Mas jamais deixou o samba de lado, pelo contrário, ao lado do amigo, o cantor Adauto Santos, que conheceu na noite. Vanzolini sempre dizia: “Acho que sou o único músico que não conhece a diferença entre tom menor e tom maior”.

No documentário "Um Homem de Moral",  de Direção de Ricardo Dias, feito em 2009, ele deu um exemplo de como concebia as músicas:

"Geralmente, aparece uma frase pronta, com letra e música, e depois eu trabalho em cima, com calma e paciência. Quando eu estava em Cláudia, no norte de Mato Grosso do Sul, sentado sozinho na varanda de casa, me veio a seguinte frase na cabeça: "quando eu for, eu vou sem pena. Pena vai ter quem ficar.". Me veio assim, letra e música."

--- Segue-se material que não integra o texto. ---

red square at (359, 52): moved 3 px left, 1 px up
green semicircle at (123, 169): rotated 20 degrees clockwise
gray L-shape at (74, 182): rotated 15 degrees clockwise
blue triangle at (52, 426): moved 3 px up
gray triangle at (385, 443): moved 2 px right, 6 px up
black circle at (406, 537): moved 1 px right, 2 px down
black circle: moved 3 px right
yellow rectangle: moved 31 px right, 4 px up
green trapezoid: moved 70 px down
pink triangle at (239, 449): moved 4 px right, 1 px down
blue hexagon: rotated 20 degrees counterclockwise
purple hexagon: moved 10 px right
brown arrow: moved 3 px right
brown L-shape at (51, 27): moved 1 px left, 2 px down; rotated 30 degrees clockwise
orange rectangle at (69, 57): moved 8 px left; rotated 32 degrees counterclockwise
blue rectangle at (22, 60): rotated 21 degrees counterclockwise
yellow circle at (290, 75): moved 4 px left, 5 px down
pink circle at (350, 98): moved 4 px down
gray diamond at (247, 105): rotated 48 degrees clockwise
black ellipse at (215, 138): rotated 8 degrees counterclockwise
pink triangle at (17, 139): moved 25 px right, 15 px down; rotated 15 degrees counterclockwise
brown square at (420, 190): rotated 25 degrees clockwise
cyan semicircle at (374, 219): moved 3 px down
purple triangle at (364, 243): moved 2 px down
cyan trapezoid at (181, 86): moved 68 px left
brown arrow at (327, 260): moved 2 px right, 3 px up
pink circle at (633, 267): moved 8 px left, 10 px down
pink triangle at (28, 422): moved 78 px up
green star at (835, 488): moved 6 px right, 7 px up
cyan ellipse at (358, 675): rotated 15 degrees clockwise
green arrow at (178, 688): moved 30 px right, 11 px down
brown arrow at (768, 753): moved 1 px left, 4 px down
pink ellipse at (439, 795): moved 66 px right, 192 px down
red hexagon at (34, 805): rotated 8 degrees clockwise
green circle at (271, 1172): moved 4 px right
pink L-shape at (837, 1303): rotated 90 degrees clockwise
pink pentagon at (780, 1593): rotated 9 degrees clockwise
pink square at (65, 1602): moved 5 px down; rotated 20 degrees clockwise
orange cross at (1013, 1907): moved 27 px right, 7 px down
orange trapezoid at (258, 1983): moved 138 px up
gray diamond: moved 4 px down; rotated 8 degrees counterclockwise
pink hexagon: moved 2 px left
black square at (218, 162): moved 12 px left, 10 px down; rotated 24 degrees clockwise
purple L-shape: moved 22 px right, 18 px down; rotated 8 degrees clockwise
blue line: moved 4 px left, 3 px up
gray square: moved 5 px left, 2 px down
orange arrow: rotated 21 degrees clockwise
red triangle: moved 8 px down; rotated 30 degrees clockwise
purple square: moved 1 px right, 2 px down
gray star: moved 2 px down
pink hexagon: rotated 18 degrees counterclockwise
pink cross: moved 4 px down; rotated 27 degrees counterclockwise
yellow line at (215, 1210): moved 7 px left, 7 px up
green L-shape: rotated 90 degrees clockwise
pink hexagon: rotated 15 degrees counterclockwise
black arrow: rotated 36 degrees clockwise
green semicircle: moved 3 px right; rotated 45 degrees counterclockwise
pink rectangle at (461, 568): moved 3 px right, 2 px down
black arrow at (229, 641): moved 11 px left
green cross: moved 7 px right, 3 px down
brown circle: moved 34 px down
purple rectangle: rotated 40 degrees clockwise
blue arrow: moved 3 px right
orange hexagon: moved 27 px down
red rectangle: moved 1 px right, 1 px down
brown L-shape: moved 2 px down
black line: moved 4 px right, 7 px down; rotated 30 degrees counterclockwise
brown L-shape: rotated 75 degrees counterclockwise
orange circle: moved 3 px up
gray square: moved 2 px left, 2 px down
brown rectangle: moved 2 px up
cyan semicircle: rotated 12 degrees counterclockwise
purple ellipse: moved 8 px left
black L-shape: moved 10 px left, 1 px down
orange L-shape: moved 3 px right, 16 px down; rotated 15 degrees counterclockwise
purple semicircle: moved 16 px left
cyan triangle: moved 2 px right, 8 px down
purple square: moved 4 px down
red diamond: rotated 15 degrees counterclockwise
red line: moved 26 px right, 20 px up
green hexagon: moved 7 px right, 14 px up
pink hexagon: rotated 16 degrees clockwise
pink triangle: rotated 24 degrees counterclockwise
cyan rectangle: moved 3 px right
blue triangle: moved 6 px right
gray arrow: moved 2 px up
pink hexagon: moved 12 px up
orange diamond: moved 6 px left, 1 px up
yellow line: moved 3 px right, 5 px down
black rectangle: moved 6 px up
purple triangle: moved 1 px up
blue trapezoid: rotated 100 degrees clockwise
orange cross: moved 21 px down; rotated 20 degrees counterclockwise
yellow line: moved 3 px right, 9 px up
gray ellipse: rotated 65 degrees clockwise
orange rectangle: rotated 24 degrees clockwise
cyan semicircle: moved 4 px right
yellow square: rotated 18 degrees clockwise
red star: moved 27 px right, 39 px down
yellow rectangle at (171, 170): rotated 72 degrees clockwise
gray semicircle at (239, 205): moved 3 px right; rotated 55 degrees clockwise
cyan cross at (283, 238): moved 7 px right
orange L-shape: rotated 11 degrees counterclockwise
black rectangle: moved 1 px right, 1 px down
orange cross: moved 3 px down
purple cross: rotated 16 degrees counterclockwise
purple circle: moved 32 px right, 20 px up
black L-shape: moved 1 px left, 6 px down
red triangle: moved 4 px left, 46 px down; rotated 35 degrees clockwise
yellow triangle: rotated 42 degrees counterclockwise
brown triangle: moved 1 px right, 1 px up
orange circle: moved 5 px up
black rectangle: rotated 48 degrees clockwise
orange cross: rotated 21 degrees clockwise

Trecho do documentário abaixo:

Matéria - Um Homem de Moral" - Trama Radiola 30/08/09

Para seu amigo de boemia, Adoniran Barbosa, Paulo “é um homem de saber, um doutor, que sabe falar direito”. Mesmo premiado e com grandes condecorações em benefício da vida e da ciências, sua paixão era a música, o samba! A boemia que lhe seduziu, lhe fez enredo de escola de samba,o cientista viu sua vida ser cantada e contada em uma das maiores expressões populares de nosso país. 

Logo ele caiu no samba de vez!

A escola de samba Mocidade Alegre em 1988, nos encantou contando a história do cientista e poeta na letra de Composição: Nenê Capitão / Roberto Da Tijuca / Wagner Do Cavaco e interpretada pelo cantor Juscelino

A emoção foi tamanha que o próprio, deu esta uma declaração apaixonada sobre ser homenageado. 

Confira no clipe abaixo:

https://youtube.com/clip/UgkxbU8AVs9ScUYQG4quYY2xNBJxE--aSmLw?si=g4CQZ0E6kyyrutdd

Com tanta história e tanta contribuição a nossa cultura eu não poderia deixar de dizer Obrigado! Neste dia 25 de abril de 2024, o poeta completa 100 anos e segue dando a volta por cima, nesta ronda através das suas obras que tanto nos encantam e nos provam, que se para alguns “25 certamente foi de graça”.

A nós, meros apreciadores da boa música, o preço maior foi viver no “Tempo e Espaço” deste genial artista. 

VIVA A MÚSICA, VIVA PAULO VANZOLINI!